Historic Pelham

Presenting the rich history of Pelham, NY in Westchester County: current historical research, descriptions of how to research Pelham history online and genealogy discussions of Pelham families.

Tuesday, January 13, 2015

"Stone Croft" on the Esplanade, Once the Home of Henry B. B. Stapler

"Stone Croft" is a beautiful home with a beautiful stable (later, a carriage house) that still stands on the Esplanade not far from Huguenot Memorial Presbyterian Church.  It once was the home of Henry Beidleman Bascom Stapler.  Stapler was an attorney who also served for a time as Assistant District Attorney in New York City.  

Stapler was an important early resident of Pelham Manor who was actively involved in the Pelham Manor Protective Club for several years before the incorporation of the Village of Pelham Manor in 1891.  I have written about Stapler before.  See Fri., Apr. 03, 2009:  Biography and Photograph of Henry Beidleman Bascom Stapler, an Active Member of the Pelham Manor Protective Club in its Latter Years.

Henry Beidleman Bascom Stapler

Stapler owned a lovely home that still stands on the Esplanade.  He named the home "Stone Croft."  

Stone Croft with Stables (Later, Carriage House)
Partially Visible to the Right of the Home.

Stone Croft was one of a group of three "country homes" built in Pelham Manor in the late 19th century.  The other two were:  The Dogwoods built by Mr. and Mrs. Robert C. Black adjacent to and somewhat "behind" Stone Croft; and "Myne Owne," once the home of Benjamin F. Corlies.  Neither The Dogwoods, nor Myne Owne still stands.  The carriage house that served The Dogwoods still stands.  It has been converted into a beautiful home located at 1 Country Club Lane, Pelham Manor.  

I recently ran across a very brief newspaper notice with important information about the stables built to serve Stone Croft.  The item mentions the architect, the masons, and the carpenter who built it.  It is quoted immediately below.

"Pelham Manor.

H.B.B. Stapler is about to build an elegant stable.  F. Carles Merry prepared the plans.  The material will be native stone; the style to match the house.  John New & Son, masons, and Samuel W. Dassler, carpenter, have the contracts."

Source:  Pelham Manor, The Daily Argus [Mount Vernon, NY], Jul. 18, 1892, Vol. 1, No. 92, p. 1, col. 2.

What follows is a brief biography of H.B.B. Stapler published in 1907.

"HENRY BEIDLEMAN BASCOM STAPLER, son of James and Maria (Beidleman) Stapler, was born February 24, 1853, at Mobile, Ala.  His parents died during his early life, and he entered college under the guardianship of Miss Sarah Stapler, an aunt, from Wilmington, Del.

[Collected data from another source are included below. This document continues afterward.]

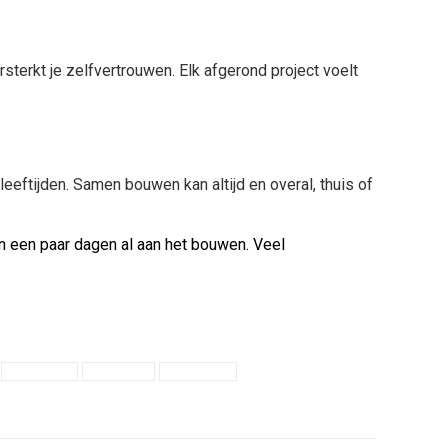
sterkt je zelfvertrouwen. Elk afgerond project voelt
eftijden. Samen bouwen kan altijd en overal, thuis of
en een paar dagen al aan het bouwen. Veel
Ontspanning
speelplezier
Teambuilding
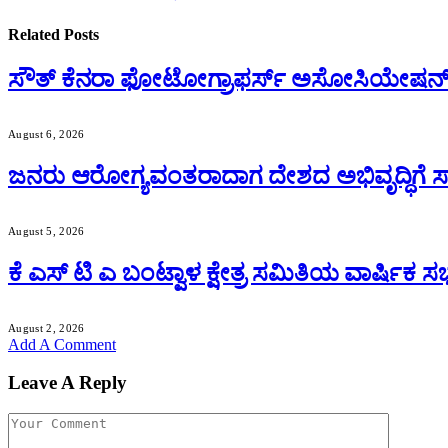
Related
Posts
ಸೌತ್ ಕೆನರಾ ಫೋಟೋಗ್ರಾಫರ್ಸ್ ಅಸೋಸಿಯೇಷನ್ 
August 6, 2026
ಜನರು ಆರೋಗ್ಯವಂತರಾದಾಗ ದೇಶದ ಅಭಿವೃದ್ಧಿಗೆ ಸಾಧ
August 5, 2026
ಕೆ ಎಸ್ ಟಿ ಎ ಬಂಟ್ವಾಳ ಕ್ಷೇತ್ರ ಸಮಿತಿಯ ವಾರ್ಷಿಕ
August 2, 2026
Add A Comment
Leave A Reply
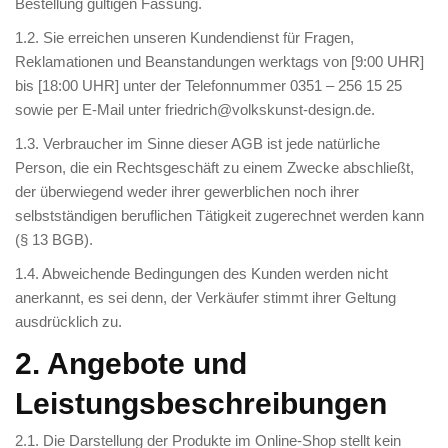
Bestellung gültigen Fassung.
IMPRESSUM
1.2. Sie erreichen unseren Kundendienst für Fragen,
Reklamationen und Beanstandungen werktags von [9:00 UHR]
bis [18:00 UHR] unter der Telefonnummer 0351 – 256 15 25
sowie per E-Mail unter friedrich@volkskunst-design.de.
1.3. Verbraucher im Sinne dieser AGB ist jede natürliche
Person, die ein Rechtsgeschäft zu einem Zwecke abschließt,
der überwiegend weder ihrer gewerblichen noch ihrer
selbstständigen beruflichen Tätigkeit zugerechnet werden kann
(§ 13 BGB).
1.4. Abweichende Bedingungen des Kunden werden nicht
anerkannt, es sei denn, der Verkäufer stimmt ihrer Geltung
ausdrücklich zu.
2. Angebote und
Leistungsbeschreibungen
2.1. Die Darstellung der Produkte im Online-Shop stellt kein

The year after graduation he was classical instructor in the Hartford (Conn.) High School, and at the same time began his course in the Yale Law School, which he completed in 1876.  During his college course he won several prizes in English composition, and at the end of the Second year in the Law School the Jewell Prize for the highest marks in examination.  During the second year of his law course he was also instructor in history in the Hopkins Grammar School.

After a clerkship with Fowler & Taylor in New York city, he was admitted to practice in May, 1878, and the following September formed a partnership with his classmate, John L. Wood, which continued ten years, after which he practiced alone.  From 1891 to 1893 he was Assistant District Attorney of the City and County of New York, and was then with George P. Breckenridge in the law firm of Stapler & Breckenridge.

Mr. Stapler died of pneumonia at his home in Pelham Manor, Westchester County, N. Y., December 1, 1906, at the age of 53 years.  He was a vestryman of Christ Church.

He married, November 10, 1880, Helen Louisa, daughter of J. T. and Martha J. Gause, of Wilmington, Del.  She survives him with a daughter and three sons."

Source:  Obituary Record of Graduates Of Yale University Deceased During the Academical Year Ending In June, 1907, Including The Record Of A Few Who Died Previously, Hitherto Unreported [Presented at the Meeting of the Alumni, June 25, 1907], pp. 755-56 (New Haven, CT:  Yale University, 1907).